YOUR GOAL :: Using the listing below, set down exactly the lines starting at the line that contains "63: (579, 191, 8.59)" and ending at the line that contains "16: (680, 215, 16.35)", both included, and no others.

GIVEN INFORMATION ::
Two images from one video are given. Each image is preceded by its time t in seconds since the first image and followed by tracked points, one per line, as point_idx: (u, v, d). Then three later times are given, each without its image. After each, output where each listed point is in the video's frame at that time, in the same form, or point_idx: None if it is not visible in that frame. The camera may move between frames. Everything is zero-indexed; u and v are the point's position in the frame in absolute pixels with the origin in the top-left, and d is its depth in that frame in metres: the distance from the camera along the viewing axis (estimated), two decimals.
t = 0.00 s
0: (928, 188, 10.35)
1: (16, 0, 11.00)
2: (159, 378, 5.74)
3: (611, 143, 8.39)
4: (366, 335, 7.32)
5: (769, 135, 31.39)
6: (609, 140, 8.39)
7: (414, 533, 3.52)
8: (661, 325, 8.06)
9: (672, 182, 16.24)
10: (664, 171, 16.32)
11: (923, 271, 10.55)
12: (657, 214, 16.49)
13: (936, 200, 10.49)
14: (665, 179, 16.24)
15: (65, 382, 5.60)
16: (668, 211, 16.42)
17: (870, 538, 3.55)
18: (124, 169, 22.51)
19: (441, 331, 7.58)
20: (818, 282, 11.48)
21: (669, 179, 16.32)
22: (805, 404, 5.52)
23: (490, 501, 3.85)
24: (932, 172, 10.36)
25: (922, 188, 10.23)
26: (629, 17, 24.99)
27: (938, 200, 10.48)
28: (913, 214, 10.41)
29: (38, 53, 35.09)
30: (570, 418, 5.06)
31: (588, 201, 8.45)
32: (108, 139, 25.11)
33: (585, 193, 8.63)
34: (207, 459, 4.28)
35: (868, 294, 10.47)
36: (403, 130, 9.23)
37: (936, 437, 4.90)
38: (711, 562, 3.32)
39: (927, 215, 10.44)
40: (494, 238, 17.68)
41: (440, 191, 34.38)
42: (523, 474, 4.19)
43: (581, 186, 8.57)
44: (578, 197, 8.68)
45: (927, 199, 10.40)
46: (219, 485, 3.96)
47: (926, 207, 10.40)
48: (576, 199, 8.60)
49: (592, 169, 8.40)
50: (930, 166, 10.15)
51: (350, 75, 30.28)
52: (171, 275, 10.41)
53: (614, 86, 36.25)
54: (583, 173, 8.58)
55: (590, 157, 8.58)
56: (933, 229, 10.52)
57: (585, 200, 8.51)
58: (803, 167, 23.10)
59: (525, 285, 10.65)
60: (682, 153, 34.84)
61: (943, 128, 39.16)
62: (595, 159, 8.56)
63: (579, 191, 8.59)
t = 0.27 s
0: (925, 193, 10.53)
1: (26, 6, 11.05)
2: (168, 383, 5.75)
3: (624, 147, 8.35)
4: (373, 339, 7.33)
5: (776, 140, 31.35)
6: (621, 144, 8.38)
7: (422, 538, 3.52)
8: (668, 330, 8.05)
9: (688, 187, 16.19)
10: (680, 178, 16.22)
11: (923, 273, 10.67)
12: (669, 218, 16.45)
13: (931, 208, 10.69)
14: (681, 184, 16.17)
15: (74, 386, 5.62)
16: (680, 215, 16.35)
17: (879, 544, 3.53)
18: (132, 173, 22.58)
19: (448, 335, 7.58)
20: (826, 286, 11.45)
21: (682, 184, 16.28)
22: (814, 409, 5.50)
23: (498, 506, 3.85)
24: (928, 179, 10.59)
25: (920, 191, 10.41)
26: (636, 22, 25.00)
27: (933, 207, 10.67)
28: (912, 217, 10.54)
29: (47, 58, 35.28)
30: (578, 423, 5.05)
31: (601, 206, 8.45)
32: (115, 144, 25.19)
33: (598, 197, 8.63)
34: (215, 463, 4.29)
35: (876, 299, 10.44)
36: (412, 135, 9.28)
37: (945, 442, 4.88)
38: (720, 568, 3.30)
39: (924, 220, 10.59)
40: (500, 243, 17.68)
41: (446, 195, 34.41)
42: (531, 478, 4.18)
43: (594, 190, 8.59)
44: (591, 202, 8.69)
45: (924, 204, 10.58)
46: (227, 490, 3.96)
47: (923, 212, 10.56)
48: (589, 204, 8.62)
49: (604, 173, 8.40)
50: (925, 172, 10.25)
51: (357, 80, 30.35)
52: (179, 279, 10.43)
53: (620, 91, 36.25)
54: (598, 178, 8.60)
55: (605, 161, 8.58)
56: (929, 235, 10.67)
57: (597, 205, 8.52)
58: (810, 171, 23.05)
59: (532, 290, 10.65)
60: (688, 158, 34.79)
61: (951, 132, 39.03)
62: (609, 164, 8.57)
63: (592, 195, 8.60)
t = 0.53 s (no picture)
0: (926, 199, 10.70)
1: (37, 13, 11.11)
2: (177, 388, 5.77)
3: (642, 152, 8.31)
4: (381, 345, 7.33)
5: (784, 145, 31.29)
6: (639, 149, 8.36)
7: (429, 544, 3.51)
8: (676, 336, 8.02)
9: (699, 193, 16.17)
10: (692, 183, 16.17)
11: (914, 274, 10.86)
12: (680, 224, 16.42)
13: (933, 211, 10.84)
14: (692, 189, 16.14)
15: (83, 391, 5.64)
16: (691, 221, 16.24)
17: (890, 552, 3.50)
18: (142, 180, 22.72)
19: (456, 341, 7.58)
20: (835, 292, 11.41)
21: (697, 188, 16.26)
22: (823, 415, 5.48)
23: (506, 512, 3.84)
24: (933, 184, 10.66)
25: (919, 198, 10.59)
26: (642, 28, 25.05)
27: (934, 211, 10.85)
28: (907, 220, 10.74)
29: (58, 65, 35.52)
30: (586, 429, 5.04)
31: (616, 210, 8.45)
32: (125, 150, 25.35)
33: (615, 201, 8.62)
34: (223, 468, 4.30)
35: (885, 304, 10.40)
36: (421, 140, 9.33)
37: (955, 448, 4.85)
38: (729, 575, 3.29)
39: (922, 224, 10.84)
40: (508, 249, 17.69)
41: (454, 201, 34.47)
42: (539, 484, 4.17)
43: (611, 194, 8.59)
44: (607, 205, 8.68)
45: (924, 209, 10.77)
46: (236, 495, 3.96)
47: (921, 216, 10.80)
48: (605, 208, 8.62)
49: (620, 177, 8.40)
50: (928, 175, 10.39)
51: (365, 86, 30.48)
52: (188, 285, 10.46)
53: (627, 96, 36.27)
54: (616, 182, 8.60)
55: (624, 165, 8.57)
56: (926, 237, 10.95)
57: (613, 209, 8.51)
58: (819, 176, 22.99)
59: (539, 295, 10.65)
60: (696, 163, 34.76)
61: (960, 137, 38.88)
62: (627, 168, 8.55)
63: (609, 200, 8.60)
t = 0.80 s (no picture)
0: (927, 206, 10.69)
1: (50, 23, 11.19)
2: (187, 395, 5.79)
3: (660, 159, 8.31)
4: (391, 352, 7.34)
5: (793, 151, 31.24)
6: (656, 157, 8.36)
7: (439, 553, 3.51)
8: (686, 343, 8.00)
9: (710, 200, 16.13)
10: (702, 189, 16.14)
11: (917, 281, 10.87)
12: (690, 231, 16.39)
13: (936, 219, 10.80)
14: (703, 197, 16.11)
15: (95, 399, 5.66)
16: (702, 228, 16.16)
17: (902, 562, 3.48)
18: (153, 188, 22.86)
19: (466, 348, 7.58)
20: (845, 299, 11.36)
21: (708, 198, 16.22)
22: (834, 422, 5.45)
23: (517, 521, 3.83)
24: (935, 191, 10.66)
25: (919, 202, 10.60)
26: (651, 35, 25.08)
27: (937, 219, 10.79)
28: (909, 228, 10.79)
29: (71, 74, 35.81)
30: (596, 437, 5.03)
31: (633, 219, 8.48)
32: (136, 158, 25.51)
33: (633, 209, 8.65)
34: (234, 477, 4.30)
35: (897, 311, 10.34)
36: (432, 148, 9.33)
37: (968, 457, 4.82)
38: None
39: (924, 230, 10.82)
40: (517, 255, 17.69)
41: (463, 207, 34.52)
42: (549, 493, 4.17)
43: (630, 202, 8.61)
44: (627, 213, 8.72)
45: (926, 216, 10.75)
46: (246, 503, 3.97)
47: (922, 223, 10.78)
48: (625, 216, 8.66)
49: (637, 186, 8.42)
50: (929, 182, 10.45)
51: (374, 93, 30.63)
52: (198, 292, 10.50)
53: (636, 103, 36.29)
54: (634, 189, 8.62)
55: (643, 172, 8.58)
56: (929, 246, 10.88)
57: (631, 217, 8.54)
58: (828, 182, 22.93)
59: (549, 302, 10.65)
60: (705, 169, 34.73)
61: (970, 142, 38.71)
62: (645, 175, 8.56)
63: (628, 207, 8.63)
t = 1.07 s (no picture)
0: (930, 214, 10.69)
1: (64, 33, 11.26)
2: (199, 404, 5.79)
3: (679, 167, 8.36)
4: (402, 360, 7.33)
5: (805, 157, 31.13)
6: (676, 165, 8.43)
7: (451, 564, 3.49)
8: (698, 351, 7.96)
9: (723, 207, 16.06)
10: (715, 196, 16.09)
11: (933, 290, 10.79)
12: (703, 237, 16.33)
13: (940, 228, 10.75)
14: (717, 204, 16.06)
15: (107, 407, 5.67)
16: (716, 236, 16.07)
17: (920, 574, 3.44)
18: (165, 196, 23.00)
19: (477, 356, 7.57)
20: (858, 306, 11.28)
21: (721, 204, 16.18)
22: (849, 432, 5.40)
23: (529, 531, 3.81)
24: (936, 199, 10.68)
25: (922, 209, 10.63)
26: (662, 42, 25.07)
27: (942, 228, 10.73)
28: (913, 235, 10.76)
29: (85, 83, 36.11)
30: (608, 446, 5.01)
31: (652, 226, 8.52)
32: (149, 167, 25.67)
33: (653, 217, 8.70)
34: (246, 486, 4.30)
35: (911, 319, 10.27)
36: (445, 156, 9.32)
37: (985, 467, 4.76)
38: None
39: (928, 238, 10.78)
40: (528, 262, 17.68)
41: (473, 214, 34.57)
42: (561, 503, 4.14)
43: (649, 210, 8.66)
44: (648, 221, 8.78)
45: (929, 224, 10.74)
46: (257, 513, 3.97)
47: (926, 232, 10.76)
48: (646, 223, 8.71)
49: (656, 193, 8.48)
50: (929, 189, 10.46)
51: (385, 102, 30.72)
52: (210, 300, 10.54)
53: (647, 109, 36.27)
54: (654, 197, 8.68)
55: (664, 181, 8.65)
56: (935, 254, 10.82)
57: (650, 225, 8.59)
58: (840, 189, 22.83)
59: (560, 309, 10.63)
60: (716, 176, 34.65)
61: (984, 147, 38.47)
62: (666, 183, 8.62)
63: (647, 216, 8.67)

WRITTEN ANSWER ::
63: (579, 191, 8.59)
t = 0.27 s
0: (925, 193, 10.53)
1: (26, 6, 11.05)
2: (168, 383, 5.75)
3: (624, 147, 8.35)
4: (373, 339, 7.33)
5: (776, 140, 31.35)
6: (621, 144, 8.38)
7: (422, 538, 3.52)
8: (668, 330, 8.05)
9: (688, 187, 16.19)
10: (680, 178, 16.22)
11: (923, 273, 10.67)
12: (669, 218, 16.45)
13: (931, 208, 10.69)
14: (681, 184, 16.17)
15: (74, 386, 5.62)
16: (680, 215, 16.35)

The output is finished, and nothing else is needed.